Quest for History – Galvanization

Galvanization of the human body

Quest for History - GalvanizationFrom the Atlantic Medical and Surgical Journal of 1886 (p89-95)

Electricity as a Stimulant in Cardiac and Respiratory Failure.
A Jacobi, M.D, President presiding of the February 19, 1885 meeting

Dr. Gaspar Griswold read a paper on the above subject, beginning with the statement that electricity had ben conspicuous in the treatment of sudden prostration, attended with respiratory and cardiac failure, especially in chloroform inhalation and opium-poisoning. The object of the paper was to discuss how far the usual methods of applying electricity in such cases of collapse were in accord with what was known concerning the physiology of the heart. The term electricity was used in a general sense, including galvanism and faradism.

Morphine in poisonous doses paralyzes the pneumogastrics, and stimulation of them by electricity would not slow or depress the action of the heart.

In opium-poissoning, when the action of the heart was rapid and feel, there was less danger than in health of cardiac paralysis from stimulation of the pneumogastrics. When morphine was injected into the veins the heart was easily depressed by electricity applied to the pneumogastrics, and it would not, therefore, be safe to faradize or galvanize the phrenics in the condition, because of the certainty, almost, of stimulating at the same time the pneumogastrics.

A general conclusion reached by the author of the paper was that, under no circumstances, should an electrical current, sufficiently strong to produce contractions of the muscles in any part of the body, be applied over the phrenic or pneumogastric in the neck.

Dr. A. D. Rockwell, in general, quite agreed with the statements made by Dr Griswold, in his valuable contribution to the literature of this subject. The fact that, in the normal condition, and by purely external methods of application, the respiration was affected, rather than the heart’s action, was very readily demonstrated. In connections with this subject, he might have referred to the statements made long ago by Arloing and Tripier, that the right pneumogastric has a more powerful influence over the heart, while the left more powerfully affect respiration. However that may be, it was certain that galvanization affect the two pneumogastric nerves unequally, and in a way to confirm, to some extent, that assertion.

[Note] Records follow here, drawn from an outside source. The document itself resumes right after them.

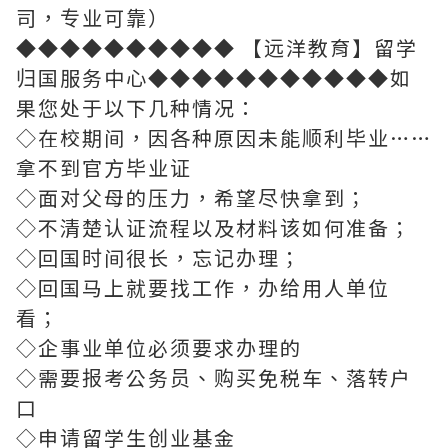
司，专业可靠）
◆◆◆◆◆◆◆◆◆◆ 【远洋教育】留学
归国服务中心◆◆◆◆◆◆◆◆◆◆◆如
果您处于以下几种情况：
◇在校期间，因各种原因未能顺利毕业……
拿不到官方毕业证
◇面对父母的压力，希望尽快拿到；
◇不清楚认证流程以及材料该如何准备；
◇回国时间很长，忘记办理；
◇回国马上就要找工作，办给用人单位
看；
◇企事业单位必须要求办理的
◇需要报考公务员、购买免税车、落转户
口
◇申请留学生创业基金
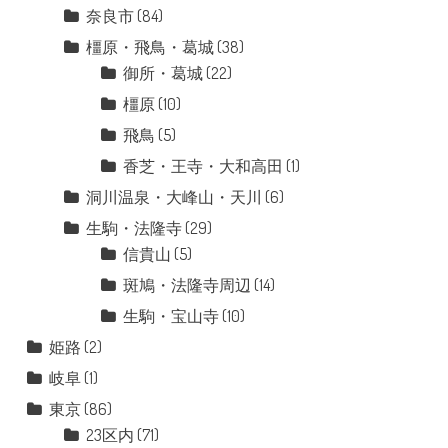
奈良市
(84)
橿原・飛鳥・葛城
(38)
御所・葛城
(22)
橿原
(10)
飛鳥
(5)
香芝・王寺・大和高田
(1)
洞川温泉・大峰山・天川
(6)
生駒・法隆寺
(29)
信貴山
(5)
斑鳩・法隆寺周辺
(14)
生駒・宝山寺
(10)
姫路
(2)
岐阜
(1)
東京
(86)
23区内
(71)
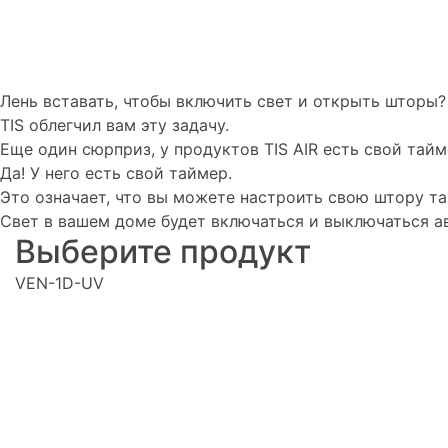
Лень вставать, чтобы включить свет и открыть шторы?
TIS облегчил вам эту задачу.
Еще один сюрприз, у продуктов TIS AIR есть свой тайм
Да! У него есть свой таймер.
Это означает, что вы можете настроить свою штору та
Свет в вашем доме будет включаться и выключаться а
Выберите продукт
VEN-1D-UV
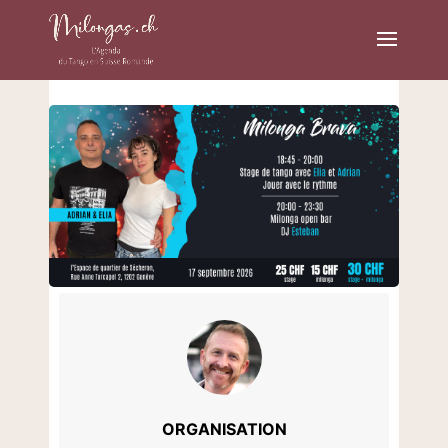
ORGANISATION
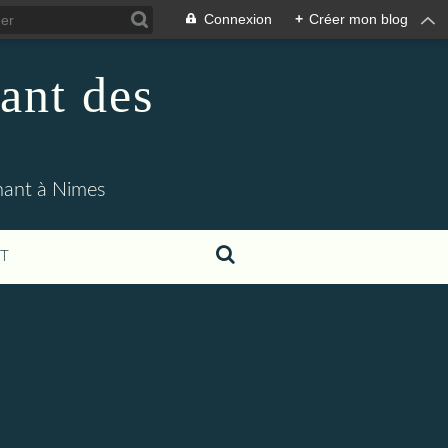
Connexion
+
Créer mon blog
ant des
enant à Nimes
T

It had been found that, if the heart be stopped by galvanization of the exposed left pneumorgastric, the movements could be restored by some slight mechanical excitation, while, if the same result occurred through galvanization of the right pneumogastric, it seemed impossible to again exited the pulsations. These, certainly, seemed to be the effects of sedation rather than of stimulation, but that the effects that followed were powerfully stimulant and tonic could not be doubted.